The officer released a statement in reply, arguing that since there was no personal (financial) gain for him in this public awareness project, there could not be a conflict of interest or any other ethical concern related to his actions. The advertisement was discussed in different bioethics forums in Karachi. The questions asked included: Is it ethical for an office bearer of an infection control society to appear on television and promote a brand of anti-bacterial soap? Is there any undisclosed financial or other benefit for the Society in this endeavour? The need was felt to make medical professionals realise the potential problems associated with such activities and the ethical unrest that they can create. In our line of work ignorance is not bliss, it is negligence.
There are many such examples of brand endorsements by medical professionals. Soaps, washing liquids, “energy drinks”, cooking oils, toothpastes and mouthwash endorsements by associations and individuals are just a few. Many of them also make unscientific claims, deceiving the consumer and damaging the trust that people have in the healthcare profession. These endorsements may not provide money for the endorsing body upfront; their office bearers may be given perks instead. In any case, the arrangements are not disclosed to “consumers”, who indirectly bear the brunt of the expenses.
The Karachi Bioethics Group, a collaboration of medical professionals in the city, holds that no matter how beneficial a corporate proposal (like funding for educational programmes and symposiums or financing health awareness programmes on television) may look, the primary benefit will be for the company, rather than for patient or public health. This view must be upheld by professional organisations to maintain the highest standards of ethical behaviour.
In a discussion with medical students and young doctors at Pakistan Medical Association House, Karachi, it was suggested that since corporates often argue that their funds are intended to fulfil their responsibility to the community, to be used through medical professional associations, they may be interested in funding awareness programmes that are not directly related to their product. For example, Coca-Cola could finance a public awareness drive for infectious diseases, and Safeguard soap an obesity prevention programme. In such cases, companies could not have a primary agenda of their own and would have to be interested in promoting public health.

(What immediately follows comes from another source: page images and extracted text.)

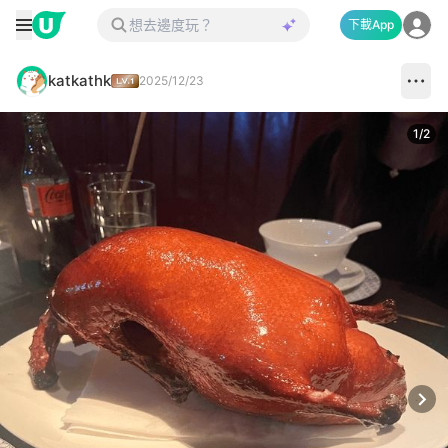
下載App
katkathk
2025/12/23
1
/
2
Next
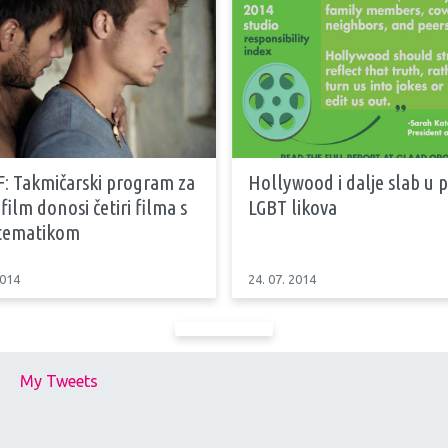
F: Takmičarski program za
Hollywood i dalje slab u 
 film donosi četiri filma s
LGBT likova
tematikom
2014
24. 07. 2014
My Tweets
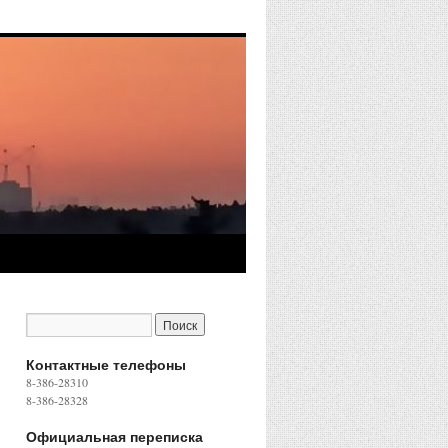
Контактные телефоны
8-386-28310
8-386-28328
Официальная переписка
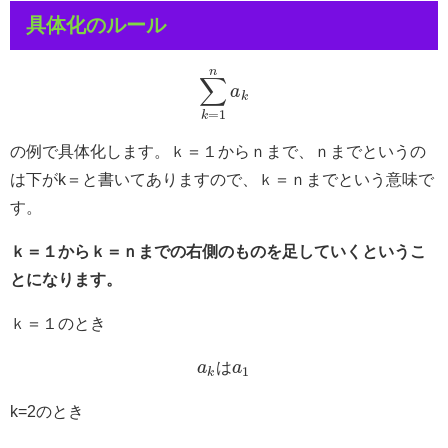
具体化のルール
n
∑
a
k
=
1
k
の例で具体化します。ｋ＝１からｎまで、ｎまでというの
は下がk＝と書いてありますので、ｋ＝ｎまでという意味で
す。
ｋ＝１からｋ＝ｎまでの右側のものを足していくというこ
とになります。
ｋ＝１のとき
a
は
a
1
k
k=2のとき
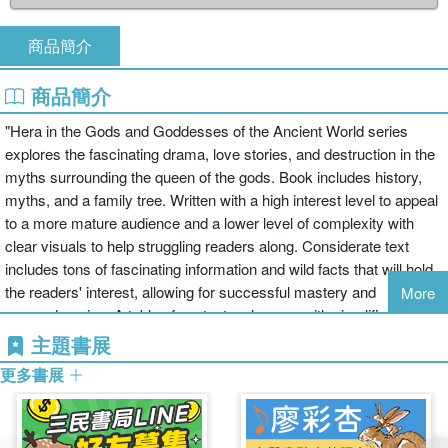
商品簡介
商品簡介
"Hera in the Gods and Goddesses of the Ancient World series
explores the fascinating drama, love stories, and destruction in the
myths surrounding the queen of the gods. Book includes history,
myths, and a family tree. Written with a high interest level to appeal
to a more mature audience and a lower level of complexity with
clear visuals to help struggling readers along. Considerate text
includes tons of fascinating information and wild facts that will hold
the readers' interest, allowing for successful mastery and
More
comprehension. A table of contents, glossary with simplified
pronunciations, and index all enhance comprehension."-- Provided
主題書展
by publisher.
更多書展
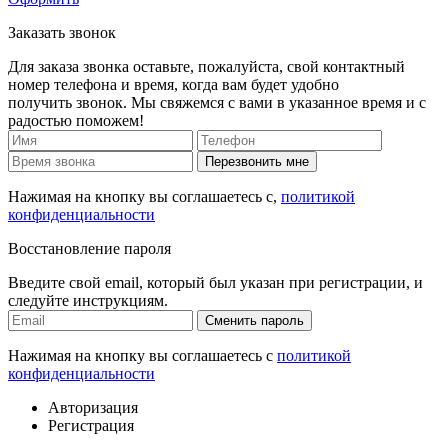
Заказать звонок
Для заказа звонка оставьте, пожалуйста, свой контактный
номер телефона и время, когда вам будет удобно
получить звонок. Мы свяжемся с вами в указанное время и с
радостью поможем!
Перезвонить мне
Нажимая на кнопку вы соглашаетесь с,
политикой
конфиденциальности
Восстановление пароля
Введите свой email, который был указан при регистрации, и
следуйте инструкциям.
Сменить пароль
Нажимая на кнопку вы соглашаетесь с
политикой
конфиденциальности
Авторизация
Регистрация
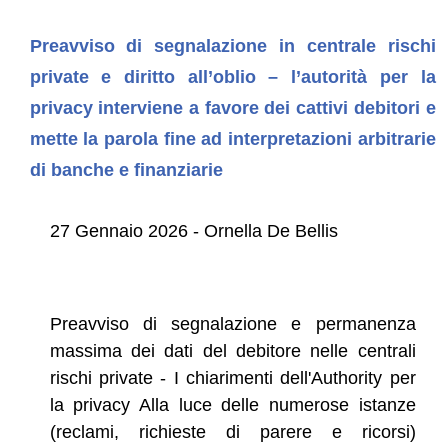
Preavviso di segnalazione in centrale rischi
private e diritto all’oblio – l’autorità per la
privacy interviene a favore dei cattivi debitori e
mette la parola fine ad interpretazioni arbitrarie
di banche e finanziarie
27 Gennaio 2026 - Ornella De Bellis
Preavviso di segnalazione e permanenza
massima dei dati del debitore nelle centrali
rischi private - I chiarimenti dell'Authority per
la privacy Alla luce delle numerose istanze
(reclami, richieste di parere e ricorsi)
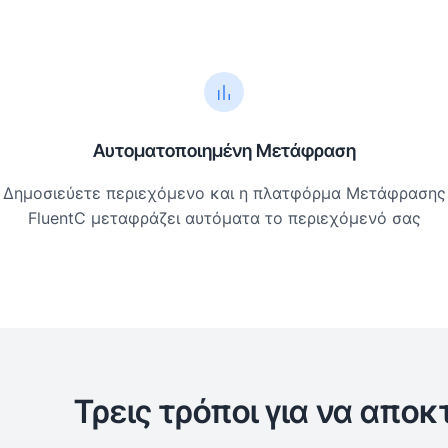
Αυτοματοποιημένη Μετάφραση
Δημοσιεύετε περιεχόμενο και η πλατφόρμα Μετάφρασης
FluentC μεταφράζει αυτόματα το περιεχόμενό σας
Τρεις τρόποι για να απ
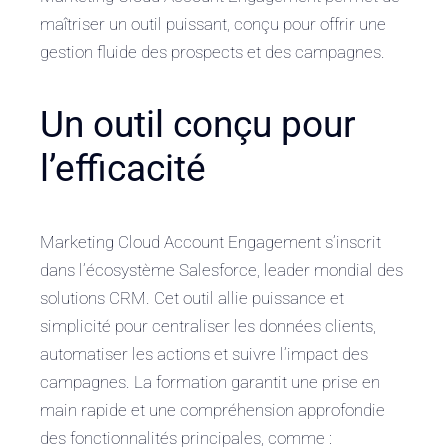
maîtriser un outil puissant, conçu pour offrir une
gestion fluide des prospects et des campagnes.
Un outil conçu pour
l’efficacité
Marketing Cloud Account Engagement s’inscrit
dans l’écosystème Salesforce, leader mondial des
solutions CRM. Cet outil allie puissance et
simplicité pour centraliser les données clients,
automatiser les actions et suivre l’impact des
campagnes. La formation garantit une prise en
main rapide et une compréhension approfondie
des fonctionnalités principales, comme :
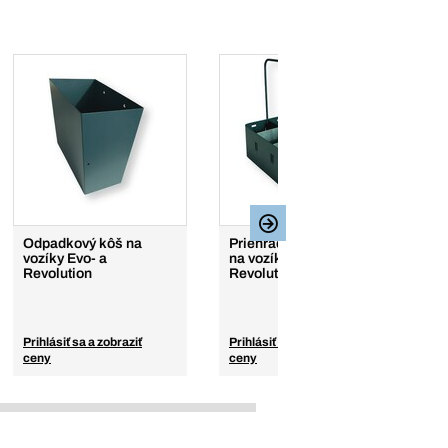
Odpadkový kôš na
Priehradka na spreje,
Dr
vozíky Evo- a
na vozíky Evo- a
vo
Revolution
Revolution
R
Prihlásiť sa a zobraziť
Prihlásiť sa a zobraziť
Pr
ceny
ceny
c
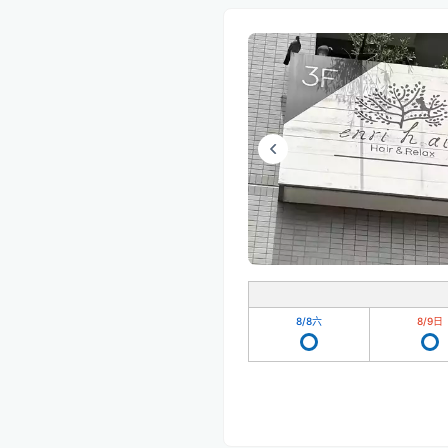
8/8
六
8/9
日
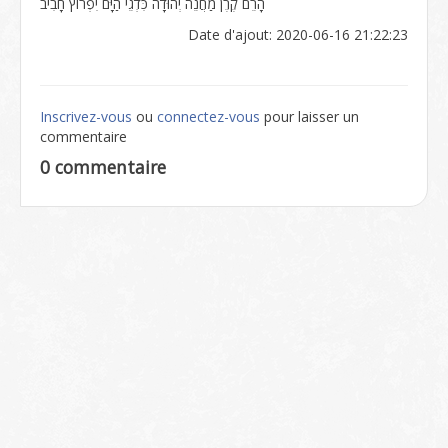
הָרֵם קֶרֶן מַחֲנֵה יְהוּדָה כִּדְגֵי הַיָּם יִפְרוֹץ חָבִיב
Date d'ajout: 2020-06-16 21:22:23
Inscrivez-vous
ou
connectez-vous
pour laisser un
commentaire
0 commentaire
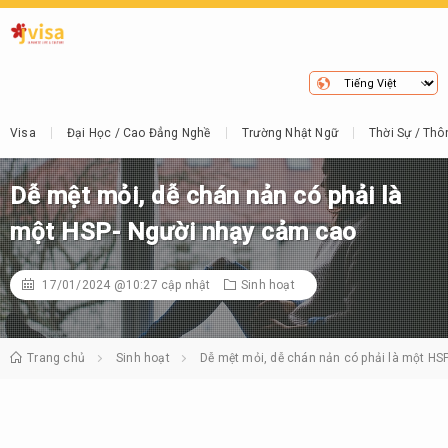
Visa
Đại Học / Cao Đẳng Nghề
Trường Nhật Ngữ
Thời Sự / Thô
Dễ mệt mỏi, dễ chán nản có phải là
một HSP- Người nhạy cảm cao
17/01/2024 @10:27
cập nhật
Sinh hoạt
Trang chủ
Sinh hoạt
Dễ mệt mỏi, dễ chán nản có phải là một HS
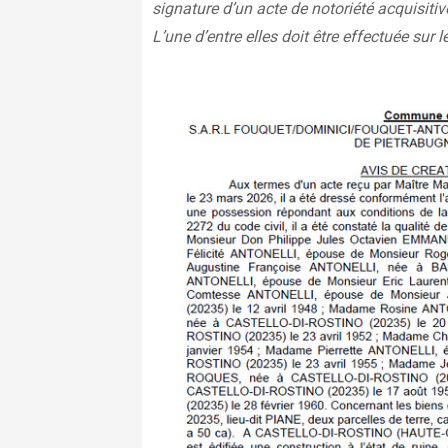
signature d’un acte de notoriété acquisitiv
L’une d’entre elles doit être effectuée sur le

One may argue that in a developing country with inadequate infrastructures for hygiene, healthcare and education; public education is a priority even if it is funded by corporate vested interests. Such reasoning amounts to rationalisation, leading to a slippery slope that ends in the depths where physicians and medical societies eventually become no more than marketing tools.
It is the duty of medical professional societies to undertake activities that fulfil their obligation to raise public awareness and continued medical education without creating conflicts of interest and jeopardising the trust that the public has in the medical profession.